I asked ex about DP formally adopting DS which he said he'd agree to (not imminent at the mo) which would be a way around it. Pretty sure if I did get hit by a bus before then, the 6 figure insurance pay out would make him realise how much he's been missing DS!

OP posts:
Pleasecanisleepnow · 31/05/2014 13:18

I'm in the same boat, I have actual nightmares about my Xp getting his hands on my beautiful DS.

Xp walked out when DS was 3 weeks old and very ill. He then reappeared when DS was 6 months old (in all honesty DS could have died, and nearly did, in that time and he wouldn't have had a clue).

I let him have as much contact as he wanted, which wasn't much, but 6 months later stopped turning up again, canceled child support payments and quit his job so I couldn't get anything off him but £5 a week!

DS is now nearly 3yrs old now and doesn't have a clue who this man is.

I think Xp has made it very clear how much he cares for our DS so I will be making a will stating everything and that I do not want DS going to him should something happen to me.

It's such a scary thought :-(

fifi669 · 31/05/2014 13:23

Even if you state ex can't have him won't the courts rule against?

OP posts:
Pleasecanisleepnow · 31/05/2014 13:31

Possibly, but I do think his complete lack of interest would go against him . Especially when I have other family members that have spent a lot of time with him.

Pleasecanisleepnow · 31/05/2014 13:34

Also from what I've been told (by a solicitor) the longer the lack of contact goes on for the better. It just looks really bad on Xp.

fifi669 · 31/05/2014 13:38

I think the courts would rule for a schedule of increasing contact that eventually leads to residence. I hope I'm wrong!

OP posts:
nahidontthinkso · 31/05/2014 14:34

please my solicitor told me the same thing when i did my will. ExP can contest my will but courts will take into account lack of contact. Just because he has PR doesn't mean he can just come and take DS if i die.

AntsMarching · 31/05/2014 14:47

Is there no way to remove parental responsibility due to lack of contact? A friend of mine in the US applied for PR to be removed due to abandonment. She had to wait until there was six months of no contact and then apply. Not sure how much or what type of information she had to prove to show no contact. Is there anything similar here?

daisychain01 · 31/05/2014 14:49

Fifi I think that the law has change re the ability for PR to be granted to someone other than a DCs birth parents. It has a lot to do with evidenceable involvement of the partner in the child's life. Once the partner is cohabiting, that increases the PR possibility.

For example I have been actively in my DSSs life for several years now, and even though not married to his DF yet, the fact we live together as a family unit, has a lot of importance when a court considers rights and PR.

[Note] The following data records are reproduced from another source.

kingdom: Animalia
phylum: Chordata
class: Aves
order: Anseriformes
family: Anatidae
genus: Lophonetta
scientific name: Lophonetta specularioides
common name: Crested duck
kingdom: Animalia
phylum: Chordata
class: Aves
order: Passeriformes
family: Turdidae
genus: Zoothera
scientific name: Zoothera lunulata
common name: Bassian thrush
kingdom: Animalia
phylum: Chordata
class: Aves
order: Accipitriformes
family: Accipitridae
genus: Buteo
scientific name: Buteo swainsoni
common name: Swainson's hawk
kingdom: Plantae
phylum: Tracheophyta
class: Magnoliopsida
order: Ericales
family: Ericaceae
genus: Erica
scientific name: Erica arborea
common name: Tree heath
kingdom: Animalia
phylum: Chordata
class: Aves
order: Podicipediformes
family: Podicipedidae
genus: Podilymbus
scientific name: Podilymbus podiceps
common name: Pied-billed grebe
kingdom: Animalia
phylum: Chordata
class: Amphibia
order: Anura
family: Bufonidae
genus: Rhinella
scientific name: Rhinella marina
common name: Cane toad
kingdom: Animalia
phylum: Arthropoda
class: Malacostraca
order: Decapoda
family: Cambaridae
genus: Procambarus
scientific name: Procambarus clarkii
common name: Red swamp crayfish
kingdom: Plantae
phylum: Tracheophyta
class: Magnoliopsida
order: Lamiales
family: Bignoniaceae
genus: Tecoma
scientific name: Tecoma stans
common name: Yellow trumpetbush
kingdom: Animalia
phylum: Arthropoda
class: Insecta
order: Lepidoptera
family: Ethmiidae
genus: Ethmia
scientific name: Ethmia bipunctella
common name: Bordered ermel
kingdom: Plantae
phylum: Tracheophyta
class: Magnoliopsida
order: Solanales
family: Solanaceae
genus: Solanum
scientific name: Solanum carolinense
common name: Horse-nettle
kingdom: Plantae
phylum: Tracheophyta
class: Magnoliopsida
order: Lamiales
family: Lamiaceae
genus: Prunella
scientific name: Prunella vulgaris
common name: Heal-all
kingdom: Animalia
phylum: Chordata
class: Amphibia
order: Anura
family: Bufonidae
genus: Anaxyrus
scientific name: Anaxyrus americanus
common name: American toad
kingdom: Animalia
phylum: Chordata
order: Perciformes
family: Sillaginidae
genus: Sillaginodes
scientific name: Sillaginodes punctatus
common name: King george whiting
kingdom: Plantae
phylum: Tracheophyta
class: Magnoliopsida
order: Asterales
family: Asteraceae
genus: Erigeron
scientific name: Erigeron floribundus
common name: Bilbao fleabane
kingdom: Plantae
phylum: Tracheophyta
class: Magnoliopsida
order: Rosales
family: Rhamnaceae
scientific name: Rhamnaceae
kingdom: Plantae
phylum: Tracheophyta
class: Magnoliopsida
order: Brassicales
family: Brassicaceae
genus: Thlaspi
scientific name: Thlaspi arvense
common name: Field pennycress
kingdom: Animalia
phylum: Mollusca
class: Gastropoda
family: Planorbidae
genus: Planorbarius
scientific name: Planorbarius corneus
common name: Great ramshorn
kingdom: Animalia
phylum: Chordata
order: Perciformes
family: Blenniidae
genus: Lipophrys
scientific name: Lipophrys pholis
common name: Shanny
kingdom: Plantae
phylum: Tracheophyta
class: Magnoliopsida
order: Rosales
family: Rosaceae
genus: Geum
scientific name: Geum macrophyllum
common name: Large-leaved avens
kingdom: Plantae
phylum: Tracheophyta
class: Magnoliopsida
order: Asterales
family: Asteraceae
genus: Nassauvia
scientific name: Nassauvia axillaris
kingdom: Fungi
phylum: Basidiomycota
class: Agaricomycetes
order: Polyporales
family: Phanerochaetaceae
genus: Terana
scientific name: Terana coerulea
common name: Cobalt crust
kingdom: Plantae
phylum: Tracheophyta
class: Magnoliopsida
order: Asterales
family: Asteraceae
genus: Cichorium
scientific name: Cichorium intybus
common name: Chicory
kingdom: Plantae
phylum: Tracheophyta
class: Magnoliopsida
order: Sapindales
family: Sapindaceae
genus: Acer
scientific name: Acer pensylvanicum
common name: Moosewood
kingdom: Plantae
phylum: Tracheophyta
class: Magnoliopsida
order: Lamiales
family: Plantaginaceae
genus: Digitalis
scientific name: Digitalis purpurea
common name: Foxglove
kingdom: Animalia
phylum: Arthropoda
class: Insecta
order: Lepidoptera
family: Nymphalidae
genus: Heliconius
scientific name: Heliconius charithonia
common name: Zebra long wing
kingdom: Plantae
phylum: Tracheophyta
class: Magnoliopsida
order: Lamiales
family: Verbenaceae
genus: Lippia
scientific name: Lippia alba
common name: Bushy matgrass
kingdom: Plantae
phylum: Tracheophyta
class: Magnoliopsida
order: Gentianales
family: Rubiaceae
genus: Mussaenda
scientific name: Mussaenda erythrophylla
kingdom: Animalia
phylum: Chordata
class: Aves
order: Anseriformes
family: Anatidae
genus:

As regards wills, definitely worth defining your clear intentions, plus appointing a caretaker or trustee of any inheritance funds in case of death to ensure the funds are release solely for the care of your DCs, in other words, take away the ability for anyone to draw a lump sum. You could stipulate a monthly release of funds, just sufficient to meet your DCs needs. Then the remainder could be release on reaching the age of 18 or 21 yo. That way, no one rubbing hands in glee at what they think is a big fat insurance payout, IYSWIM

fifi669 · 31/05/2014 21:32

In the UK you can only remove PR if it was obtained by court order. Automatic PR for parents can oy be lost through adoption.

OP posts:
deakymom · 31/05/2014 22:16

i gave my husband PR with my daughter it is possible for three people to have pr but they all have to agree to it luckily my ex never had pr because it was not automatic when she was born so i just signed some papers for my husband if i die before she turns 18 he gets to keep the family together

fifi669 · 01/06/2014 18:57

It works if you're married and can I assume if you have a long term partner.

What if you're single, does absent ex get control? I don't see why removing PR after a sustained absence isn't doable!